* _WORK TO COMPLETE_: Please set out each line below exactly as it stands, without the images.

* _RECORDS_:
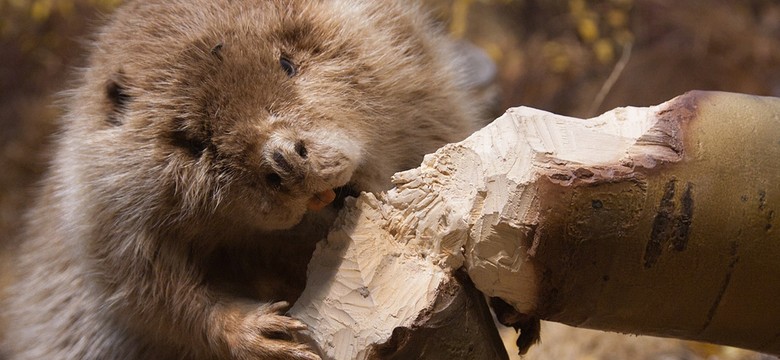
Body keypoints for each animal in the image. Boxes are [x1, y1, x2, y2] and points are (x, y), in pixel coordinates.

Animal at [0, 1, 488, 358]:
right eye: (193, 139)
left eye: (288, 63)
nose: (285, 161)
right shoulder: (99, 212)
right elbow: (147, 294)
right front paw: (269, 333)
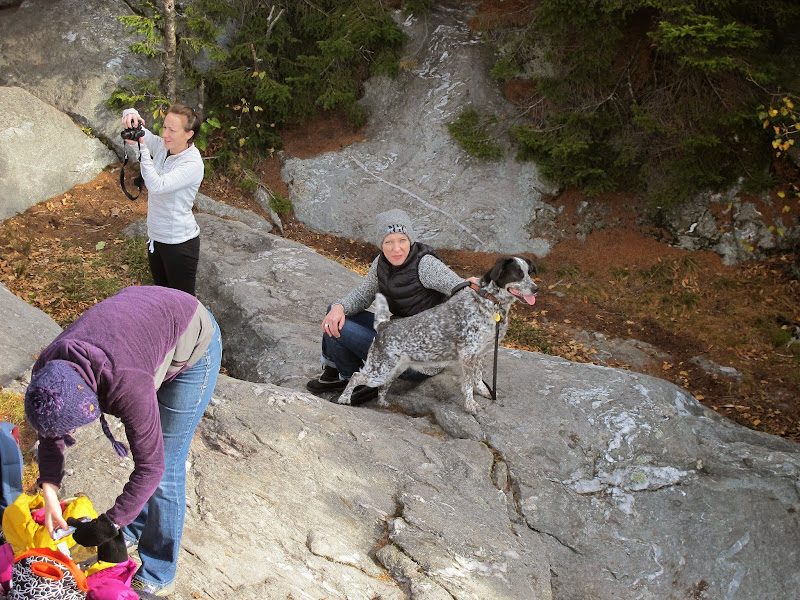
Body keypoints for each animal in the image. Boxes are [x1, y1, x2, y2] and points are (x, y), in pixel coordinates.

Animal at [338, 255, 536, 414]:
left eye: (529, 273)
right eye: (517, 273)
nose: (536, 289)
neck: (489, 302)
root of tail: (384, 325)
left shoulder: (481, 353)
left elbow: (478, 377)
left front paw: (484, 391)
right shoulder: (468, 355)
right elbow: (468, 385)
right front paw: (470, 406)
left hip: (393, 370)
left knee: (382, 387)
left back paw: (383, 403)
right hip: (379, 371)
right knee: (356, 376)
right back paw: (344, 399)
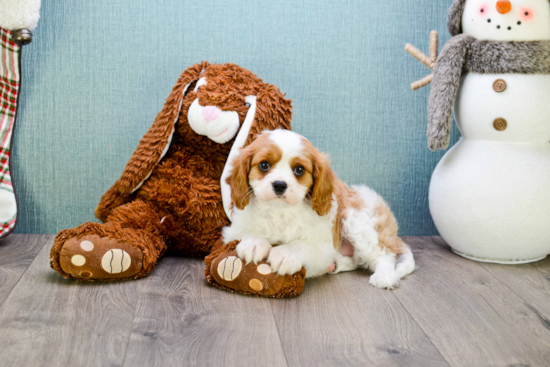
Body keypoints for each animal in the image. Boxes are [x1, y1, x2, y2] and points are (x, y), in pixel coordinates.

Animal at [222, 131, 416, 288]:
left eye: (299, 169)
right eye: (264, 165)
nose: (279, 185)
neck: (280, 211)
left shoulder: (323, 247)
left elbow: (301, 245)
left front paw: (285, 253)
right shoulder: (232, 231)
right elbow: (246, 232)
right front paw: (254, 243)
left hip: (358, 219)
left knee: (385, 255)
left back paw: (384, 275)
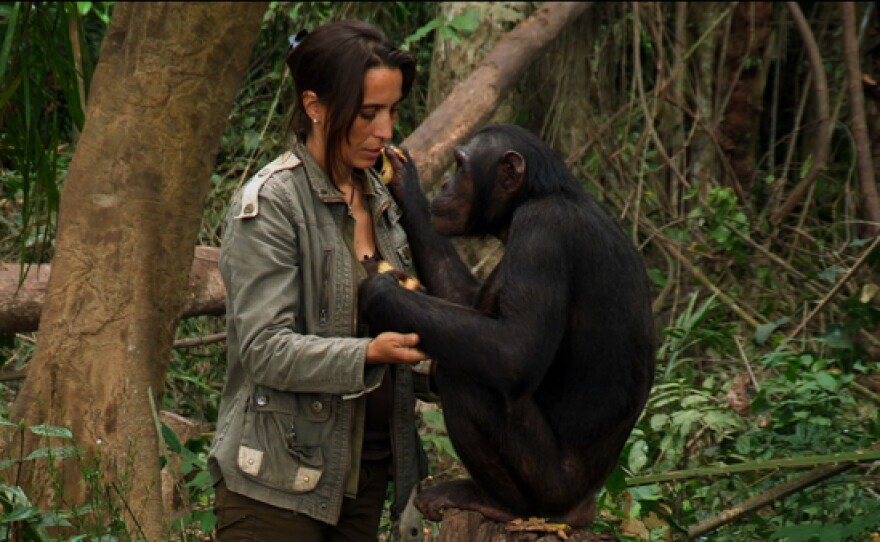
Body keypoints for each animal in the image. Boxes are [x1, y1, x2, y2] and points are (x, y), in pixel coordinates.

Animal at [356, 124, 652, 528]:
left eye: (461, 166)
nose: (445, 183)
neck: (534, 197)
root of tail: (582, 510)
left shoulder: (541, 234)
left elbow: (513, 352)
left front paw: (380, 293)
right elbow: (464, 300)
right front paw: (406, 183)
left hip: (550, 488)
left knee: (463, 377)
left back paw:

* _TASK SOLUTION_:
Body keypoints for each animal in the image. Boxes are [x1, y1, x2, y2] and points are (x, y), in pixel coordinates.

Animal at [0, 1, 488, 358]:
right eye: (193, 139)
left eye: (288, 63)
nose: (285, 161)
right shoulder: (99, 212)
right elbow: (147, 294)
right front paw: (269, 333)
Body keypoints for each animal in the image. Boxes are [x1, y1, x2, y2] and points are (x, y), in pixel coordinates.

Animal at [338, 255, 536, 414]:
left eye: (529, 273)
right eye: (517, 273)
nose: (536, 289)
neck: (489, 302)
root of tail: (384, 325)
left shoulder: (481, 353)
left elbow: (478, 377)
left front paw: (484, 391)
right shoulder: (468, 355)
right elbow: (468, 385)
right front paw: (470, 406)
left hip: (393, 370)
left knee: (382, 387)
left back paw: (383, 403)
right hip: (379, 371)
right knee: (356, 376)
right back paw: (344, 399)
Body keypoints for each animal in the image. Boxes are [x1, y1, x2, y2] and points are (x, y), in pixel coordinates.

Animal at [222, 131, 416, 288]:
left eye: (299, 169)
right eye: (264, 165)
nose: (279, 185)
neck: (280, 211)
left shoulder: (323, 247)
left elbow: (301, 245)
left front paw: (285, 253)
right shoulder: (232, 231)
right elbow: (246, 232)
right front paw: (254, 243)
left hip: (358, 219)
left knee: (385, 255)
left back paw: (384, 275)
Body keypoints for each animal in the image. Boxes are [x1, y1, x2, y2] and points are (x, y), in pixel coordinates.

Animal at [356, 124, 652, 528]:
left eye: (461, 166)
nose: (445, 183)
neck: (534, 197)
root of tail: (582, 510)
left shoulder: (541, 234)
left elbow: (513, 352)
left front paw: (380, 293)
right elbow: (464, 300)
right front paw: (406, 183)
left hip: (550, 488)
left knee: (463, 377)
left back paw:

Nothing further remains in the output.